Terri Swearingen - Terri is a registered nurse, dental lab technician, wife, mother and homemaker. She is the current coordinator and founding member of the Tri-State Environmental Council. She has served on numerous boards, including Environmental Background Information Center, GreenWatch, Second Look and the Ohio Environmental Council and its Citizens Pollution Prevention Campaign.  In 1997, she was the Goldman Environmental Prize winner for North America. She is currently a member of the Greenpeace U.S. Board of Directors.

John Passacantando - With more than 10 years in the public interest sector, John came to serve as executive director of Greenpeace after co-founding Ozone Action, a grassroots organization dedicated to stopping global warming.  John holds a Bachelor of Arts in economics from Wake Forest University and a Master of Arts in economics from New York University.

Philip D. Radford
- Phil manages Greenpeace's student, community and Internet grassroots organizing teams. Prior to joining Greenpeace, Phil served as the founder and executive director of Power Shift, was a Partner with Clean Edge, Inc., the national field director of Ozone Action, the lead organizer with Green Corps and a canvass and campaign director for several state Public Interest Research Groups.

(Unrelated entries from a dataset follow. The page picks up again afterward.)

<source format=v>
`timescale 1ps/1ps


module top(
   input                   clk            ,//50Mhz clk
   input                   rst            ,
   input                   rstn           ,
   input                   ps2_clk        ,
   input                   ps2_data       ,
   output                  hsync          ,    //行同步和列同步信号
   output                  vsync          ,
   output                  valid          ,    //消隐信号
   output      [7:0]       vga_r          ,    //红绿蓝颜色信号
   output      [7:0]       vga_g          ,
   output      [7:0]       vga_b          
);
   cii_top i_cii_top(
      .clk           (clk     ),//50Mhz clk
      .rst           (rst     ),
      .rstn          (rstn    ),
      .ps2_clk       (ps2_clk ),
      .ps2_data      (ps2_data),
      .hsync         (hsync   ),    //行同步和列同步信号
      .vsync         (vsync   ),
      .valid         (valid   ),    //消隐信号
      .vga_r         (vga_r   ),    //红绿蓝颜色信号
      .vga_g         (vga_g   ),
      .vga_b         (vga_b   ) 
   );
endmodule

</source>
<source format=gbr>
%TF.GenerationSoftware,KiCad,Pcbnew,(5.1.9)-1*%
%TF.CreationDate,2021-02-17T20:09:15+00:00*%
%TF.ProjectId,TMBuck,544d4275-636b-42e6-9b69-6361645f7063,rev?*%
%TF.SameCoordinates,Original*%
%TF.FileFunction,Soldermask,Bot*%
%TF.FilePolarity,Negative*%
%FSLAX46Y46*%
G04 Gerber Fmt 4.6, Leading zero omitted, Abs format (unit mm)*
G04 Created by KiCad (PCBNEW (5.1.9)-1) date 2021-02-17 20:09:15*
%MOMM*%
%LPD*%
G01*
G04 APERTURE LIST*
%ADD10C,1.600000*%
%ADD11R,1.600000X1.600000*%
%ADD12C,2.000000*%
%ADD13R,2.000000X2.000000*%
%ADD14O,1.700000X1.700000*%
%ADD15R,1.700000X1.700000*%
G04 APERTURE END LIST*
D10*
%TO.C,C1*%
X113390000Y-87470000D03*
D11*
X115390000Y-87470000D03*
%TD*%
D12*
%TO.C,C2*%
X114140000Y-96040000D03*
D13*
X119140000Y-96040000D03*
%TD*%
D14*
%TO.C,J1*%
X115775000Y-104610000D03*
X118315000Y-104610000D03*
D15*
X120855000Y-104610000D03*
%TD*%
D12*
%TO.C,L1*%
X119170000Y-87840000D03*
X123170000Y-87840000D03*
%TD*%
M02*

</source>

Nadine Bloch - Since 1980, Nadine has been involved with non-violent direct action campaigns, both locally and internationally. Currently, Nadine leads workshops in active non-violence, direct action skills (blockades, climbs, boats, banners, etc.), political performance/street theater, puppet and prop-construction, creative conflict resolution, campaign development, scouting, strategic planning and much more.

Neal Kemkar
- Neal has experience in clean air, urban sprawl and corporate accountability issue campaigns. Neal has directed several fundraising and political canvass programs. In the 2004 election cycle, Neal helped the Sierra Club execute its Environmental Voter Education Campaign, a nationwide direct contact effort aimed at getting out the environmental vote. Neal organized for John Kerry in the 2004 Iowa caucuses, helped write trainings manuals and run trainings for Democratic GAIN and coordinated the DNC's outreach to Native American tribes in Nevada.

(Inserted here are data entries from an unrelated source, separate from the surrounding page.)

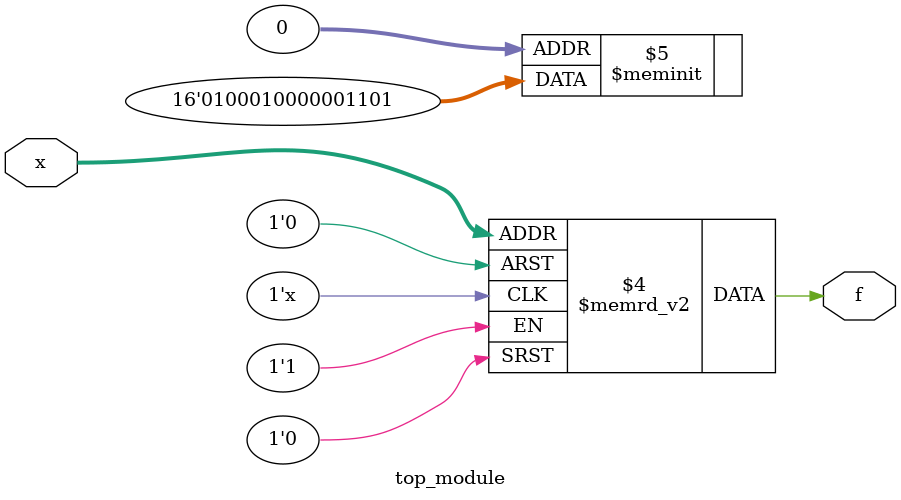
<source format=sv>
module top_module (
    input [4:1] x,
    output logic f
);

// Implement the function f using the Karnaugh map
always_comb begin
    case (x)
        4'b0000 : f = 1'b1;
        4'b0001 : f = 1'b0;
        4'b0011 : f = 1'b1;
        4'b0010 : f = 1'b1;
        4'b0110 : f = 1'b0;
        4'b0111 : f = 1'b0;
        4'b1111 : f = 1'b0;
        4'b1110 : f = 1'b1;
        4'b1010 : f = 1'b1;
        default : f = 1'b0;
    endcase
end

endmodule

</source>
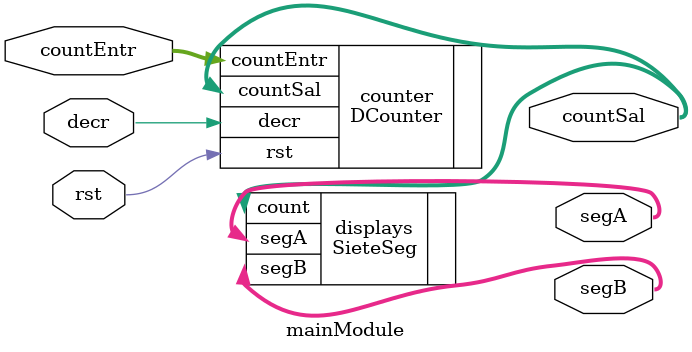
<source format=sv>
module mainModule (
  input logic decr,// Boton para bajar el numero
  input logic rst,    // Boton para reset
  input reg [5:0] countEntr, // El contador
  output reg [5:0] countSal, // primer siete segmentos
  output reg [6:0] segA, // 7-seg A
  output reg [6:0] segB  // 7-seg B
  
);

  parameter N = 6;

  DCounter #(.N(N)) counter (
    .decr(decr),
    .rst(rst),
    .countEntr(countEntr),
	 .countSal(countSal)
  );

  SieteSeg #(.N(N)) displays (
    .count(countSal),
    .segA(segA),
    .segB(segB)
  );

endmodule
</source>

Amy Faulring - (Frontline National Canvass Campaign Coordinator, Greenpeace) coordinates grassroots tactics for the Frontline (street canvass) offices around the country to implement. She also trains Frontline canvassers in essential organizing skills through regional weekend trainings. Before working on Frontline campaigns, Amy was the first Greenpeace Organizing Term Coordinator, kicking off the program in August 2004 and continuing until April 2007. Prior to her work at Greenpeace, Amy was trained in grassroots organizing by Green Corps, the field school for environmental organizing. That year Amy helped launch the Sierra Club's Building Environmental Communities Campaign, a multi-million dollar field organizing effort in New Hampshire, worked in Ann Arbor, MI with Bluewater Network's "Stop Global Warming Campaign," a consumer boycott campaign demanding Ford Motor Company increase their fuel efficiency standards, launched a strategic field campaign in New Orleans for Oceana demanding that Royal Caribbean Cruise Lines stop dumping unfiltered sewage into the oceans, and directed a political canvass office in Atlanta, GA for the Georgia Public Interest Research Group (GA PIRG). Amy has a B.A. in History from Duke University. When she is not campaigning to save the environment and training activists, Amy enjoys biking, cooking, Ultimate Frisbee, hiking and spending quality time with friends and family.